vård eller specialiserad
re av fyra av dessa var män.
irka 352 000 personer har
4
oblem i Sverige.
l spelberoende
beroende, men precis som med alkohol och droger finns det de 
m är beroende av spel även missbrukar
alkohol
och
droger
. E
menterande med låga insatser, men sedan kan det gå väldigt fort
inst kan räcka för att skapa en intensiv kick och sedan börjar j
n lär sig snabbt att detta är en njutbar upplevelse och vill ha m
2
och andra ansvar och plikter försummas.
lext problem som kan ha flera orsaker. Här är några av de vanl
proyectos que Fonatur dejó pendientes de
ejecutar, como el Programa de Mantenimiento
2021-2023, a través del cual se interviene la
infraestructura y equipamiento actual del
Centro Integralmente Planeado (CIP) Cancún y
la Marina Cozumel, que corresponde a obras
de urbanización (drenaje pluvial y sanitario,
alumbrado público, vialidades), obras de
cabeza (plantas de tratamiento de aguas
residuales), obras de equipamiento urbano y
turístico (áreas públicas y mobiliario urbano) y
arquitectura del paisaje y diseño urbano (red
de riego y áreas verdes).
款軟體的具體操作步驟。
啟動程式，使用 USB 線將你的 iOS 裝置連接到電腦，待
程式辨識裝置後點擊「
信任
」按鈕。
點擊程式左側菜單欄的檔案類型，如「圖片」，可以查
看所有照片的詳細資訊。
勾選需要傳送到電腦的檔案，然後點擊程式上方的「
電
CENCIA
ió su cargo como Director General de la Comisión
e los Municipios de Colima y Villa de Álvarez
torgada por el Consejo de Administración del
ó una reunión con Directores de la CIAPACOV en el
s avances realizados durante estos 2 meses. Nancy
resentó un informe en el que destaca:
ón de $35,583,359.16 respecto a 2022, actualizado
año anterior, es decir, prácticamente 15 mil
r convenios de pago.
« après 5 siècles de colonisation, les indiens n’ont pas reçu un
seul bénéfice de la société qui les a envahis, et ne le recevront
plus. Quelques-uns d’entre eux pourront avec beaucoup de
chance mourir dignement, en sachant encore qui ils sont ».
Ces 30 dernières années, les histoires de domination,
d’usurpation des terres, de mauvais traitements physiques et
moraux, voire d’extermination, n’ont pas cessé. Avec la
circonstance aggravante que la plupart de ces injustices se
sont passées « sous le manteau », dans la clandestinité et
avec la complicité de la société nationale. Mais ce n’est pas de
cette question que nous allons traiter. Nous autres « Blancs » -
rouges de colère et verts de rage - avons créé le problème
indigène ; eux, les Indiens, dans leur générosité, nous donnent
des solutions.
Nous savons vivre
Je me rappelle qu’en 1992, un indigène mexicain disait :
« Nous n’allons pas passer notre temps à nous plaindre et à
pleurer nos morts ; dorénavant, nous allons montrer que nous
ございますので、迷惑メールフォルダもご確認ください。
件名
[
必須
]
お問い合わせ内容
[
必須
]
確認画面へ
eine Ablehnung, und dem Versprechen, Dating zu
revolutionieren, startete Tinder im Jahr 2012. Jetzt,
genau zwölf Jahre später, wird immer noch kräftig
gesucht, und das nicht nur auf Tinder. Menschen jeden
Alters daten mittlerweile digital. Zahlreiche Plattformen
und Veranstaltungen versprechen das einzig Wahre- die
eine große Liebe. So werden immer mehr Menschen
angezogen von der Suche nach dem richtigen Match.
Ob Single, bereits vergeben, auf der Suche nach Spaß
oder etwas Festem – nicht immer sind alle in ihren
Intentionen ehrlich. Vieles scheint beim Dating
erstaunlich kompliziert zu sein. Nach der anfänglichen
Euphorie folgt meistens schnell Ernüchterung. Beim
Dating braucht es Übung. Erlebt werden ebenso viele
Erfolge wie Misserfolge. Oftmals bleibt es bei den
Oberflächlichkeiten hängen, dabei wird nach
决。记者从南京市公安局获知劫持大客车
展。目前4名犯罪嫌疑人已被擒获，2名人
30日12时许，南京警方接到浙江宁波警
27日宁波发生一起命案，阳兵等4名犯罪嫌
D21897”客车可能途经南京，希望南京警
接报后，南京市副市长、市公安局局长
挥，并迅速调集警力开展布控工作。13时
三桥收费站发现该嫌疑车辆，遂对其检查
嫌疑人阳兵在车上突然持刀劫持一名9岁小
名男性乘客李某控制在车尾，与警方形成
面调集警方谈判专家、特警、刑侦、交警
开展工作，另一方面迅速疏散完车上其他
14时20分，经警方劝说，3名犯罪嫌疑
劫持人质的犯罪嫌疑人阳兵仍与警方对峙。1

######

• Required work
Where in the records does the string "société" appear? Copy every line that has it.

• Answer to this problem
seul bénéfice de la société qui les a envahis, et ne le recevront
avec la complicité de la société nationale. Mais ce n’est pas de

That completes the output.